Many of the stocks held in Warren Buffett-led Berkshire Hathaway's (BRK.A -0.13%) (BRK.B -0.16%) portfolio are at or near all-time highs, and to be perfectly honest, some are looking a bit too expensive. However, there are still some bargains to be found in the Oracle of Omaha's stock portfolio, and here are two examples that are worth a look in May.
Company |
Symbol |
Recent Share Price |
---|---|---|
Apple |
AAPL |
$146.47 |
Goldman Sachs |
GS |
$226.64 |
Solid growth and a massive hoard of cash
In a relatively short time, Apple (AAPL 0.07%) has become one of Berkshire's largest stock holdings, and it's not difficult to see why Warren Buffett likes it so much. The company has some pretty strong competitive advantages that should protect its market share for years to come, including its brand name and fiercely loyal customer base.

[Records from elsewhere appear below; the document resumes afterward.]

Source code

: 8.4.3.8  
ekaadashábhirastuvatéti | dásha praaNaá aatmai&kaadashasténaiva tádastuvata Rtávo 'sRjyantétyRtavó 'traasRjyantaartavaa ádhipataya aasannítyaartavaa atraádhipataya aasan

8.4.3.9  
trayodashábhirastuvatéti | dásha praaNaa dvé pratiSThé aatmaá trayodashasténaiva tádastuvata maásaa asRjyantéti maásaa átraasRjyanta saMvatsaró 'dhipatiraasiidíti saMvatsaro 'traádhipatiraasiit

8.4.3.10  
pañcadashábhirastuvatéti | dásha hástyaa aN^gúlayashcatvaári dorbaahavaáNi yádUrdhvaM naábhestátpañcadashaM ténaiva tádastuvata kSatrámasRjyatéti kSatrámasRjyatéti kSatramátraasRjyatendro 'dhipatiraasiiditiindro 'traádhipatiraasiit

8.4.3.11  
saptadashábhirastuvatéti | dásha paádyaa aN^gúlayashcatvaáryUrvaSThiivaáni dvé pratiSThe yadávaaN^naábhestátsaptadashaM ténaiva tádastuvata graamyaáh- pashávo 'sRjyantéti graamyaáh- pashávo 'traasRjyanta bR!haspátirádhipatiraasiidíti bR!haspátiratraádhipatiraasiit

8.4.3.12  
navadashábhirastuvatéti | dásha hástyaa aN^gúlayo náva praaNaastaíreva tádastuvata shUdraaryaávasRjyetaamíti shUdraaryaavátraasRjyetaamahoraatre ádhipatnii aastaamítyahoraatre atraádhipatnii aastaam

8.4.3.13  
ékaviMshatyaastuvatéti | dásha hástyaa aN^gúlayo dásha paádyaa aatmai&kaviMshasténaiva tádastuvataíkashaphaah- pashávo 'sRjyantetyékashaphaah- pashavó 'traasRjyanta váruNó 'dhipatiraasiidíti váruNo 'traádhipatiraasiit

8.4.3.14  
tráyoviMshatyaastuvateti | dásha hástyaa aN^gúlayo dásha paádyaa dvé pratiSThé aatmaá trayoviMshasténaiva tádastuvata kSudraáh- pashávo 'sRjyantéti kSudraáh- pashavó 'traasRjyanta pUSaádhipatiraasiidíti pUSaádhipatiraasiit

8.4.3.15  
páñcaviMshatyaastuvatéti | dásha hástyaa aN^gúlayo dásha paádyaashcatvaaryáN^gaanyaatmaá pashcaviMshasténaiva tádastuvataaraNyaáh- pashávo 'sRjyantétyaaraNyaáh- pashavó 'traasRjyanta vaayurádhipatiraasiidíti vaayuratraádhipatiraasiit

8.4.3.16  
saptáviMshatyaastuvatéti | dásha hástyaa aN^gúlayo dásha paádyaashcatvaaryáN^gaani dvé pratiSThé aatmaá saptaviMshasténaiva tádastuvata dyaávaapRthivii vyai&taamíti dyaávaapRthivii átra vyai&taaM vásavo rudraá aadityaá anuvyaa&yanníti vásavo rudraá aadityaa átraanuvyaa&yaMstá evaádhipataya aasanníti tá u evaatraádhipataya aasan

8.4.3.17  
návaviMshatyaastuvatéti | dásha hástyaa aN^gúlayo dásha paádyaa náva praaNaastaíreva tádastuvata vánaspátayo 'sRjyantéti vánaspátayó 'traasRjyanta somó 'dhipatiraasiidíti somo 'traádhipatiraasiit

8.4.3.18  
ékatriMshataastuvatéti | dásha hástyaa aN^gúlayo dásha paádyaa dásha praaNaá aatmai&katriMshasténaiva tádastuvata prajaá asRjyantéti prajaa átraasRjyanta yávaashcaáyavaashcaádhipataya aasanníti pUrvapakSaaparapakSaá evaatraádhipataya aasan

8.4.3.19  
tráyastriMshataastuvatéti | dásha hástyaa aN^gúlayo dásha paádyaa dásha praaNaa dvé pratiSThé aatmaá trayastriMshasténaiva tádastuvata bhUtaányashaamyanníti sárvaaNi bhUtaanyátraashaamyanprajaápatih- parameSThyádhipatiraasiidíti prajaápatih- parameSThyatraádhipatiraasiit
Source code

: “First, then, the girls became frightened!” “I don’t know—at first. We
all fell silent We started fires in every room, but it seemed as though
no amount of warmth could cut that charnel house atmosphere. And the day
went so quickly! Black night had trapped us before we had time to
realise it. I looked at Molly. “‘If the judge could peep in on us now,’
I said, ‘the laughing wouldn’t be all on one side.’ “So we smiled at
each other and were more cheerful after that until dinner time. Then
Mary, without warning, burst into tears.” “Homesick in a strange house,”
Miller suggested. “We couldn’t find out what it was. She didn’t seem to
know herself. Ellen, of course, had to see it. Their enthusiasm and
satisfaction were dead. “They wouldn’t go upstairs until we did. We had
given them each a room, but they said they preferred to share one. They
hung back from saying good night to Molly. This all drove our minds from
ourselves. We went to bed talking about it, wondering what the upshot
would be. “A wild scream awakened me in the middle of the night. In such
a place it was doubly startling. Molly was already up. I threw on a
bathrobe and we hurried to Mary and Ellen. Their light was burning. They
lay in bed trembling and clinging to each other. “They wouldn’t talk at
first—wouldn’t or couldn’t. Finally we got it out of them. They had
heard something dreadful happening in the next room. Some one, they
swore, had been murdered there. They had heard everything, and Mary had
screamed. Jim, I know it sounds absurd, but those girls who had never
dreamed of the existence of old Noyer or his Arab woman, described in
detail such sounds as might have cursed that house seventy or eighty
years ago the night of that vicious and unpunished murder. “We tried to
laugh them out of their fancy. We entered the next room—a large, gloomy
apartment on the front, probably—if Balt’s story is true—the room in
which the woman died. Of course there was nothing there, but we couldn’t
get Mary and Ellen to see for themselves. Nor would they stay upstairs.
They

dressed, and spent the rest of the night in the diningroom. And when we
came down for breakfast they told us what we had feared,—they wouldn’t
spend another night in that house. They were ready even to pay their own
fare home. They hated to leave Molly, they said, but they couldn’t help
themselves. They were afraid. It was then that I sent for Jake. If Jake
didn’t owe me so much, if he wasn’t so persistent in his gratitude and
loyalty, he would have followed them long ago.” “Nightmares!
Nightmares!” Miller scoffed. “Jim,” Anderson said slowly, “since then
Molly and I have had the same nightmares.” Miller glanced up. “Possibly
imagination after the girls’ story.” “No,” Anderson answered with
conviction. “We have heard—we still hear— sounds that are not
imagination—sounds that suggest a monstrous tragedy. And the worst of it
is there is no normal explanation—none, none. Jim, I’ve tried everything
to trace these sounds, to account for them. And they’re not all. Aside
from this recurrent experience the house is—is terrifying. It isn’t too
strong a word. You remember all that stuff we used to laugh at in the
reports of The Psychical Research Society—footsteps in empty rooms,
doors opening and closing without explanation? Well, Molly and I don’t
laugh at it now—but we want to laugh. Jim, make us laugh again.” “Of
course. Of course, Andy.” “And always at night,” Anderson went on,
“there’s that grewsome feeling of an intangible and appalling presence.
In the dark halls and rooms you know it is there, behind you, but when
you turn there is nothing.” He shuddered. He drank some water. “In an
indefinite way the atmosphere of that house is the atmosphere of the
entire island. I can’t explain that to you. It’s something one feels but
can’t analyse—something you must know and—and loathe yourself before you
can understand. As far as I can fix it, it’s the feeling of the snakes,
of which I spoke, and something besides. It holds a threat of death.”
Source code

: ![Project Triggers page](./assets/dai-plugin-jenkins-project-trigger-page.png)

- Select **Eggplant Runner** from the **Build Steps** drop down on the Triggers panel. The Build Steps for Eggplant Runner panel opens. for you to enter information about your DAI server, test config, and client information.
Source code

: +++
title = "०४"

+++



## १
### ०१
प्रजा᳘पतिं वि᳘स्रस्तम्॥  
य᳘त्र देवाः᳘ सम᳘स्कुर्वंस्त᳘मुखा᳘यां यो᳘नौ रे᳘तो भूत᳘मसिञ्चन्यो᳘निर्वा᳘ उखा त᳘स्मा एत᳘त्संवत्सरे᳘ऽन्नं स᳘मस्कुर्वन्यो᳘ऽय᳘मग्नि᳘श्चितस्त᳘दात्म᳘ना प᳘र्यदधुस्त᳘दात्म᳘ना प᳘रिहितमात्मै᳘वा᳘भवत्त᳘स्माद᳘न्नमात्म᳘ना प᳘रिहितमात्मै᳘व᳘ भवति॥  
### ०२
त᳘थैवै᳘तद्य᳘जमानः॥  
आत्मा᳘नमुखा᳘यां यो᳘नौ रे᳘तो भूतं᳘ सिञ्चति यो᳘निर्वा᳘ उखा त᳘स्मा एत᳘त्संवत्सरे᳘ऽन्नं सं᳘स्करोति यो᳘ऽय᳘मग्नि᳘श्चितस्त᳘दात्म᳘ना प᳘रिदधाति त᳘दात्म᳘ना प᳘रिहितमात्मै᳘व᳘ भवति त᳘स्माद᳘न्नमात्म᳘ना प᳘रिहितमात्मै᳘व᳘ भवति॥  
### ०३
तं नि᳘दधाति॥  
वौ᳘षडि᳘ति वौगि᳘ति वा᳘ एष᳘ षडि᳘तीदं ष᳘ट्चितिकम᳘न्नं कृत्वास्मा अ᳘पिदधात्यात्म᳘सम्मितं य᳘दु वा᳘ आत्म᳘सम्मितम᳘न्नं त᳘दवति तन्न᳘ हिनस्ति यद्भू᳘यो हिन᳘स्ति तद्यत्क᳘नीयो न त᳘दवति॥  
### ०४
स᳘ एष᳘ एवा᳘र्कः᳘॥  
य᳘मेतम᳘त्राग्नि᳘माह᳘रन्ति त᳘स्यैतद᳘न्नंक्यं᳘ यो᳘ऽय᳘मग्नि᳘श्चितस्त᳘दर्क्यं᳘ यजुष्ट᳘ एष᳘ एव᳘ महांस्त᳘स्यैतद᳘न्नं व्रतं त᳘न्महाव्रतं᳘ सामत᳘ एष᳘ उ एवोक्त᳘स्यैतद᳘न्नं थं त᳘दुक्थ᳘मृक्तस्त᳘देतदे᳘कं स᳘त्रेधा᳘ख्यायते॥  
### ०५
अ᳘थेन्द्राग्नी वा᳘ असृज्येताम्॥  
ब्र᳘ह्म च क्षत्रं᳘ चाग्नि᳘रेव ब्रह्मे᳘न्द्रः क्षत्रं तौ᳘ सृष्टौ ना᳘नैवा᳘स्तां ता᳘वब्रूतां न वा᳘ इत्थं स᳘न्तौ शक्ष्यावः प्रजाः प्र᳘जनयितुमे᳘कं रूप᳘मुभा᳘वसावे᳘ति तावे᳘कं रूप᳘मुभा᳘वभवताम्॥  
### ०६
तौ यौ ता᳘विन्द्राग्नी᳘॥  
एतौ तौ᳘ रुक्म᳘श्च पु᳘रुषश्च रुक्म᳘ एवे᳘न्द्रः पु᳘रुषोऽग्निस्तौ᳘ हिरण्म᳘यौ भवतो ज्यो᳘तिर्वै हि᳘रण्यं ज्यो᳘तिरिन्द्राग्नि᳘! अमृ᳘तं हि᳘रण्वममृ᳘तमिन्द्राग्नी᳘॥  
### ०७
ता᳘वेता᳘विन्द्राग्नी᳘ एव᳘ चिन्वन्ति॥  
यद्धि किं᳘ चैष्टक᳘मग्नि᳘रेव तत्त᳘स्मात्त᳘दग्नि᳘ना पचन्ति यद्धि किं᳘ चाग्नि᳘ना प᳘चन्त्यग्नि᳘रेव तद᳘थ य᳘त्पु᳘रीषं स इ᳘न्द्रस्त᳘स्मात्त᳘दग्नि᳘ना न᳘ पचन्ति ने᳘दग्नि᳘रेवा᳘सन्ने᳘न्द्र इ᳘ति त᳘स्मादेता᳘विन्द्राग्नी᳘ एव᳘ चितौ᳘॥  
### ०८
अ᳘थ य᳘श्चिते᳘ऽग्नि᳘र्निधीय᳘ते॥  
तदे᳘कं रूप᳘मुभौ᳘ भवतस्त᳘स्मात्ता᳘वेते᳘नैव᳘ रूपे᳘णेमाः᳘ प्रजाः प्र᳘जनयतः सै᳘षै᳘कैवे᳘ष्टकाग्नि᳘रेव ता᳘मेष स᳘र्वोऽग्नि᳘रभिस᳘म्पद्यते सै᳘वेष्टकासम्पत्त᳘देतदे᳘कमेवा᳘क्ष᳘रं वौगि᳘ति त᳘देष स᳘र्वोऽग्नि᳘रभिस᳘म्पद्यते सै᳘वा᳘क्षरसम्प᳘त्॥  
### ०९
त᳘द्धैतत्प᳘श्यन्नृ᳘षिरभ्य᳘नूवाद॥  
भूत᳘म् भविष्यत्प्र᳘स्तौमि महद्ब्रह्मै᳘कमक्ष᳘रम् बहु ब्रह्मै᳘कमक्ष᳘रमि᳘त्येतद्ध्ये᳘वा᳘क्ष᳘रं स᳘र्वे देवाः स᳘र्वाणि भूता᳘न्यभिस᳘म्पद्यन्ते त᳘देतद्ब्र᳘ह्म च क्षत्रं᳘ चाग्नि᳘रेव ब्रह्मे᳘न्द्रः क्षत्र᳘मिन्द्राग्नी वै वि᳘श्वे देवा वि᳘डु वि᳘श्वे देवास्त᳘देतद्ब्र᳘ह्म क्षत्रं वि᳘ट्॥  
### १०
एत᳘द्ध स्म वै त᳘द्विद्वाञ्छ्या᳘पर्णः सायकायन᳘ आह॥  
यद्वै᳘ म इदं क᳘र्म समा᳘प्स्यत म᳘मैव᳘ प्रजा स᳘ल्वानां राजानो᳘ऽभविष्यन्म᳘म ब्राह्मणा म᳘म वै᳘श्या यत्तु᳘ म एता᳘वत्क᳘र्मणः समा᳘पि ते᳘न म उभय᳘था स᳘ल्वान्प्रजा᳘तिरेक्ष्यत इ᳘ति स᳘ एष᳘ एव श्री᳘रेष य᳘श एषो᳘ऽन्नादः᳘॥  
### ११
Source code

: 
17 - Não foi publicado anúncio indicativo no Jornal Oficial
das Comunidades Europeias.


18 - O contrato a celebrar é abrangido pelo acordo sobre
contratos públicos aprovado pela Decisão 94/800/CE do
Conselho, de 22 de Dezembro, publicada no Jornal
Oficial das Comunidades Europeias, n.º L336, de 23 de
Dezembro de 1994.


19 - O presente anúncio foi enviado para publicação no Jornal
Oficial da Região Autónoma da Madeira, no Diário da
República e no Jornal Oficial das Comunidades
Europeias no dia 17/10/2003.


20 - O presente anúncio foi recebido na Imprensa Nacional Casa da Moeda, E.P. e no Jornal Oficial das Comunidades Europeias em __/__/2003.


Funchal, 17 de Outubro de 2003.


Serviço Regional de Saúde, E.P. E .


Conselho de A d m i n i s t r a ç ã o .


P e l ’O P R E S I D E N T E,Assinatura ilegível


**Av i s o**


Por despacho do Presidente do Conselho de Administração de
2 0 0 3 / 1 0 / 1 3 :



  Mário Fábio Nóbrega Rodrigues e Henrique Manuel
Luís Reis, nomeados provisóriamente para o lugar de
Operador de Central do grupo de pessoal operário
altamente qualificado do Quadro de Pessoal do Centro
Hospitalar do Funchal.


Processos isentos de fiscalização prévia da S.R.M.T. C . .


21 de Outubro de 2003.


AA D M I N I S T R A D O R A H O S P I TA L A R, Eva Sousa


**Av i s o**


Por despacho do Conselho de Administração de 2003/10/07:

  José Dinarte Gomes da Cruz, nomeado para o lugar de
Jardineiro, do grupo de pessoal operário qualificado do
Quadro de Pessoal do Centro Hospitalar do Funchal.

For the most recent quarter, Apple beat earnings estimates and grew its revenue by 5% year-over-year. Service revenue (sources like Apple Music, AppleCare, and Apple Pay) was a particularly encouraging part of the earnings report, up 18% year-over-year.
Another reason to take a look at Apple is that the company could be well-positioned to capitalize on a potential repatriation tax holiday. Apple revealed that its cash hoard has grown to a staggering $256.8 billion, and with Republicans proposing a one-time repatriation tax holiday with a 10% rate. This could save Apple about $64 billion as compared with the current corporate tax rates, and could finally incentivize Apple to bring home its cash and put some of it to work.
Even with its dominant market position and the projection that as many as 300 million iPhones could be set to upgrade later this year, the stock still trades for just 16.4 times this year's expected earnings. This may not sound like a tremendous bargain, but consider that excluding the monster cash hoard, the company's P/E drops to just 10.9.
Buy the dip in the smartest guys on Wall Street
Goldman Sachs (GS -1.04%) is a "buy the dip" situation, with the stock down about 10% over the past two months and a disappointing earnings report. For the first quarter, the company posted a rare earnings miss, which was especially troubling to many investors because most other banks' results were quite strong. For example, Bank of America met or beat expectations on most metrics.
Trading revenue was a major weak spot for Goldman, with equities trading revenue falling 6% year-over-year and flat bond trading revenue. Rivals JPMorgan Chase and Citigroup both reported strong trading revenue. In fact, JPMorgan beat trading revenue estimates by more than $1 billion and saw 17% year-over-year growth in bond trading, and Citigroup saw its trading revenue rise by 19% and 10% in bonds and equities, respectively. So, it's easy to see why this could be an area of concern for Goldman's investors.
To be clear, the first quarter was a disappointment. However, there was some good news that investors need to keep in mind. For one thing, Goldman was number one in announced M&A activity as well as equity and common stock offerings so far in 2017. Also, the bank's revenue rose 27% year-over-year, but expenses grew by just 15%. Investing and lending revenue was the highest it's been in four years, and investment management revenue increased by 12%.
Shareholders also got a 15% dividend increase and Goldman authorized an aggressive 50 million share buyback program, which represents about 13% of the total shares outstanding.
The bottom line is that it's important not to make the mistake of assuming that one poor quarterly report is an indicator of a longer-term trend. When Warren Buffett first invested in Goldman in 2008, he referred to his investment as a "bet on brains" and called Goldman the best firm on Wall Street. Buffett's original reasons for investing still apply today, so now could be a smart time to add Goldman to your portfolio since the stock has retreated a bit from its highs.